At the time of the September 11th terror attacks, Michael Ragsdale, a New York City-based video producer, was employed as a senior technician for Audio Visual Services at the College of Physicians & Surgeons at Columbia University Medical Center and occasional video crew member for C-SPAN. His private passion was autograph collecting, a hobby fortified by his active participation in the Ephemera Society. On the morning of the attacks, Ragsdale voted in the NYC Primary Election and then headed to his first work assignment where NY Governor George Pataki was scheduled to speak. Just before 9 A.M., while preparing the set-up, Ragsdale noticed the beepers worn by Pataki’s staff beginning to go off simultaneously. They exited the building as a group, abruptly canceling the press conference, a signal to Ragsdale that something serious had happened. Sometime later, Ragsdale spotted hundreds of receipts littering the ground in the vicinity of a group of ATM bank machines all marked with the same words: “transaction denied, 9-11-01.” He paused to pick up and pocket one of the receipts. Thus, was born an idea for a new collection.

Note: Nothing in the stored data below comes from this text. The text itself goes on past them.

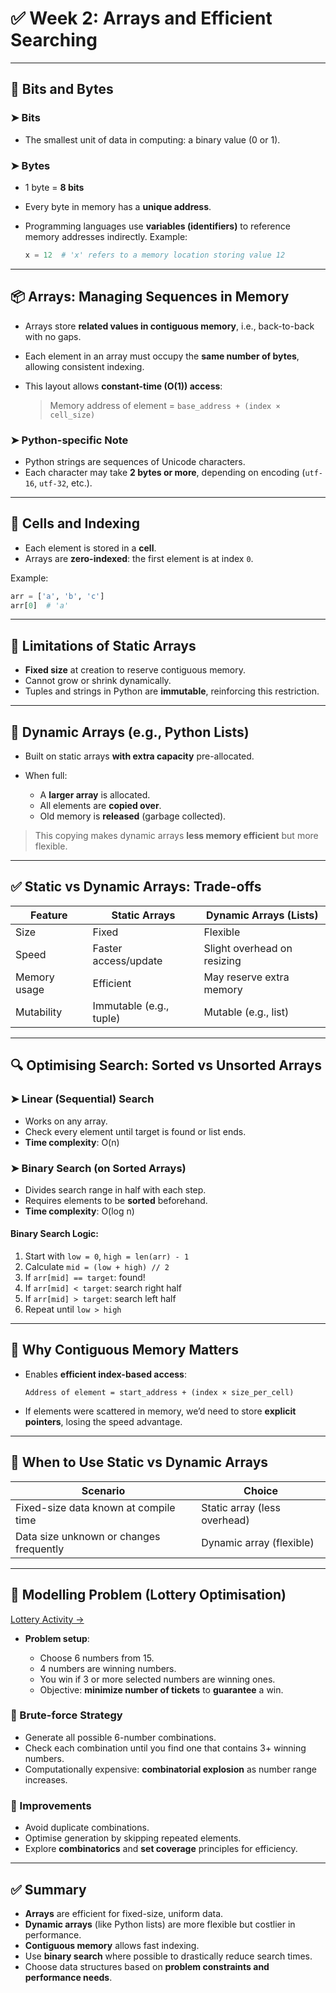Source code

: # ✅ Week 2: **Arrays and Efficient Searching**

---

## 🔢 Bits and Bytes

### ➤ **Bits**

* The smallest unit of data in computing: a binary value (0 or 1).

### ➤ **Bytes**

* 1 byte = **8 bits**
* Every byte in memory has a **unique address**.
* Programming languages use **variables (identifiers)** to reference memory addresses indirectly.
  Example:

  ```py
  x = 12  # 'x' refers to a memory location storing value 12
  ```

---

## 📦 Arrays: Managing Sequences in Memory

* Arrays store **related values in contiguous memory**, i.e., back-to-back with no gaps.
* Each element in an array must occupy the **same number of bytes**, allowing consistent indexing.
* This layout allows **constant-time (O(1)) access**:

  > Memory address of element = `base_address + (index × cell_size)`

### ➤ Python-specific Note

* Python strings are sequences of Unicode characters.
* Each character may take **2 bytes or more**, depending on encoding (`utf-16`, `utf-32`, etc.).

---

## 🧱 Cells and Indexing

* Each element is stored in a **cell**.
* Arrays are **zero-indexed**: the first element is at index `0`.

Example:

```py
arr = ['a', 'b', 'c']
arr[0]  # 'a'
```

---

## 🚫 Limitations of Static Arrays

* **Fixed size** at creation to reserve contiguous memory.
* Cannot grow or shrink dynamically.
* Tuples and strings in Python are **immutable**, reinforcing this restriction.

---

## 🔄 Dynamic Arrays (e.g., Python Lists)

* Built on static arrays **with extra capacity** pre-allocated.
* When full:

  * A **larger array** is allocated.
  * All elements are **copied over**.
  * Old memory is **released** (garbage collected).

> This copying makes dynamic arrays **less memory efficient** but more flexible.

---

## ✅ Static vs Dynamic Arrays: Trade-offs

| Feature      | Static Arrays           | Dynamic Arrays (Lists)      |
| ------------ | ----------------------- | --------------------------- |
| Size         | Fixed                   | Flexible                    |
| Speed        | Faster access/update    | Slight overhead on resizing |
| Memory usage | Efficient               | May reserve extra memory    |
| Mutability   | Immutable (e.g., tuple) | Mutable (e.g., list)        |

---

## 🔍 Optimising Search: Sorted vs Unsorted Arrays

### ➤ Linear (Sequential) Search

* Works on any array.
* Check every element until target is found or list ends.
* **Time complexity**: O(n)

### ➤ Binary Search (on Sorted Arrays)

* Divides search range in half with each step.
* Requires elements to be **sorted** beforehand.
* **Time complexity**: O(log n)

#### Binary Search Logic:

1. Start with `low = 0`, `high = len(arr) - 1`
2. Calculate `mid = (low + high) // 2`
3. If `arr[mid] == target`: found!
4. If `arr[mid] < target`: search right half
5. If `arr[mid] > target`: search left half
6. Repeat until `low > high`

---

## 🧠 Why Contiguous Memory Matters

* Enables **efficient index-based access**:

  ```plaintext
  Address of element = start_address + (index × size_per_cell)
  ```

* If elements were scattered in memory, we’d need to store **explicit pointers**, losing the speed advantage.

---

## 📌 When to Use Static vs Dynamic Arrays

| Scenario                                | Choice                       |
| --------------------------------------- | ---------------------------- |
| Fixed-size data known at compile time   | Static array (less overhead) |
| Data size unknown or changes frequently | Dynamic array (flexible)     |

---

## 🧪 Modelling Problem (Lottery Optimisation)

[Lottery Activity →](https://onlinestudy.york.ac.uk/courses/1637/pages/2-dot-2-7-activity-modelling-a-lottery-ticket-optimisation-problem?module_item_id=128890)

* **Problem setup**:

  * Choose 6 numbers from 15.
  * 4 numbers are winning numbers.
  * You win if 3 or more selected numbers are winning ones.
  * Objective: **minimize number of tickets** to **guarantee** a win.

### 🔁 Brute-force Strategy

* Generate all possible 6-number combinations.
* Check each combination until you find one that contains 3+ winning numbers.
* Computationally expensive: **combinatorial explosion** as number range increases.

### 🔧 Improvements

* Avoid duplicate combinations.
* Optimise generation by skipping repeated elements.
* Explore **combinatorics** and **set coverage** principles for efficiency.

---

## ✅ Summary

* **Arrays** are efficient for fixed-size, uniform data.
* **Dynamic arrays** (like Python lists) are more flexible but costlier in performance.
* **Contiguous memory** allows fast indexing.
* Use **binary search** where possible to drastically reduce search times.
* Choose data structures based on **problem constraints and performance needs**.
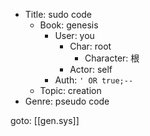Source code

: - Title: sudo code
    - Book: genesis
        - User: you
            - Char: root
                - Character: 根
            - Actor: self
        - Auth: `' OR true;--`
    - Topic: creation
- Genre: pseudo code


goto: [[gen.sys]]
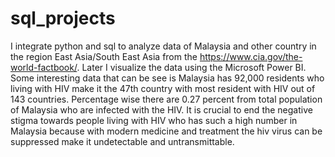 # sql_projects
I integrate python and sql to analyze data of Malaysia and other country in the region East Asia/South East Asia from the https://www.cia.gov/the-world-factbook/. Later I visualize the data using the Microsoft Power BI. 
Some interesting data that can be see is Malaysia has 92,000 residents who living with HIV make it the 47th country with most resident with HIV out of 143 countries.
Percentage wise there are 0.27 percent from total population of Malaysia who are infected with the HIV.  It is crucial to end the negative stigma towards people living with HIV who has such a high number in Malaysia because with modern medicine and treatment the hiv virus can be suppressed make it undetectable and untransmittable. 
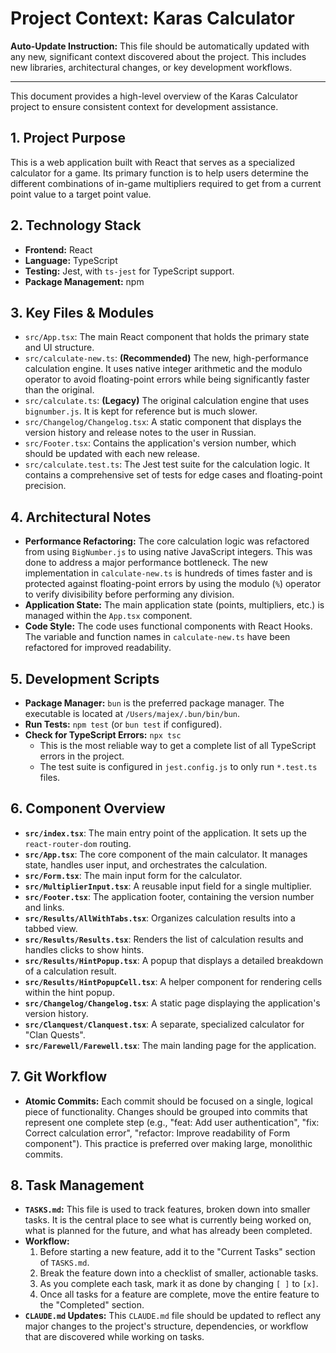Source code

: # Project Context: Karas Calculator

**Auto-Update Instruction:** This file should be automatically updated with any new, significant context discovered about the project. This includes new libraries, architectural changes, or key development workflows.

---

This document provides a high-level overview of the Karas Calculator project to ensure consistent context for development assistance.

## 1. Project Purpose

This is a web application built with React that serves as a specialized calculator for a game. Its primary function is to help users determine the different combinations of in-game multipliers required to get from a current point value to a target point value.

## 2. Technology Stack

- **Frontend:** React
- **Language:** TypeScript
- **Testing:** Jest, with `ts-jest` for TypeScript support.
- **Package Management:** npm

## 3. Key Files & Modules

- `src/App.tsx`: The main React component that holds the primary state and UI structure.
- `src/calculate-new.ts`: **(Recommended)** The new, high-performance calculation engine. It uses native integer arithmetic and the modulo operator to avoid floating-point errors while being significantly faster than the original.
- `src/calculate.ts`: **(Legacy)** The original calculation engine that uses `bignumber.js`. It is kept for reference but is much slower.
- `src/Changelog/Changelog.tsx`: A static component that displays the version history and release notes to the user in Russian.
- `src/Footer.tsx`: Contains the application's version number, which should be updated with each new release.
- `src/calculate.test.ts`: The Jest test suite for the calculation logic. It contains a comprehensive set of tests for edge cases and floating-point precision.

## 4. Architectural Notes

- **Performance Refactoring:** The core calculation logic was refactored from using `BigNumber.js` to using native JavaScript integers. This was done to address a major performance bottleneck. The new implementation in `calculate-new.ts` is hundreds of times faster and is protected against floating-point errors by using the modulo (`%`) operator to verify divisibility before performing any division.
- **Application State:** The main application state (points, multipliers, etc.) is managed within the `App.tsx` component.
- **Code Style:** The code uses functional components with React Hooks. The variable and function names in `calculate-new.ts` have been refactored for improved readability.

## 5. Development Scripts

- **Package Manager:** `bun` is the preferred package manager. The executable is located at `/Users/majex/.bun/bin/bun`.
- **Run Tests:** `npm test` (or `bun test` if configured).
- **Check for TypeScript Errors:** `npx tsc`
  - This is the most reliable way to get a complete list of all TypeScript errors in the project.
  - The test suite is configured in `jest.config.js` to only run `*.test.ts` files.

## 6. Component Overview

- **`src/index.tsx`**: The main entry point of the application. It sets up the `react-router-dom` routing.
- **`src/App.tsx`**: The core component of the main calculator. It manages state, handles user input, and orchestrates the calculation.
- **`src/Form.tsx`**: The main input form for the calculator.
- **`src/MultiplierInput.tsx`**: A reusable input field for a single multiplier.
- **`src/Footer.tsx`**: The application footer, containing the version number and links.
- **`src/Results/AllWithTabs.tsx`**: Organizes calculation results into a tabbed view.
- **`src/Results/Results.tsx`**: Renders the list of calculation results and handles clicks to show hints.
- **`src/Results/HintPopup.tsx`**: A popup that displays a detailed breakdown of a calculation result.
- **`src/Results/HintPopupCell.tsx`**: A helper component for rendering cells within the hint popup.
- **`src/Changelog/Changelog.tsx`**: A static page displaying the application's version history.
- **`src/Clanquest/Clanquest.tsx`**: A separate, specialized calculator for "Clan Quests".
- **`src/Farewell/Farewell.tsx`**: The main landing page for the application.

## 7. Git Workflow

- **Atomic Commits:** Each commit should be focused on a single, logical piece of functionality. Changes should be grouped into commits that represent one complete step (e.g., "feat: Add user authentication", "fix: Correct calculation error", "refactor: Improve readability of Form component"). This practice is preferred over making large, monolithic commits.

## 8. Task Management

- **`TASKS.md`:** This file is used to track features, broken down into smaller tasks. It is the central place to see what is currently being worked on, what is planned for the future, and what has already been completed.
- **Workflow:**
    1. Before starting a new feature, add it to the "Current Tasks" section of `TASKS.md`.
    2. Break the feature down into a checklist of smaller, actionable tasks.
    3. As you complete each task, mark it as done by changing `[ ]` to `[x]`.
    4. Once all tasks for a feature are complete, move the entire feature to the "Completed" section.
- **`CLAUDE.md` Updates:** This `CLAUDE.md` file should be updated to reflect any major changes to the project's structure, dependencies, or workflow that are discovered while working on tasks.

Ragsdale's impulse to collect ephemera related to the World Trade Center and the aftermath of the attacks culminated in a vast and unique archive of paper ephemera. Fliers, posters, brochures, cards, public notices, copies of speeches, lesser-known publications and event programs. Not meant to be saved, most were mass produced for easy distribution. Numbering over 4,000 individual pieces, the materials document a breadth of urgent messages and evolving information reflecting the efforts of New Yorkers to cope with 9/11’s disruptions and repercussions. Communications include expressions of mourning and tribute; cries for civic participation, discussion and rebuilding; calls for volunteers; denunciations of terrorism and violence; pleas for peace, protest or tolerance; offers of help from the federal government, state, city and other service groups; and appeals for reflection, love and prayer.
Chronologically, Ragsdale’s collection spans a 14-month period, from September 2001 through winter 2002. This Feature Gallery surveys a subset of items from Ragsdale's Aftermath Ephemera Collection.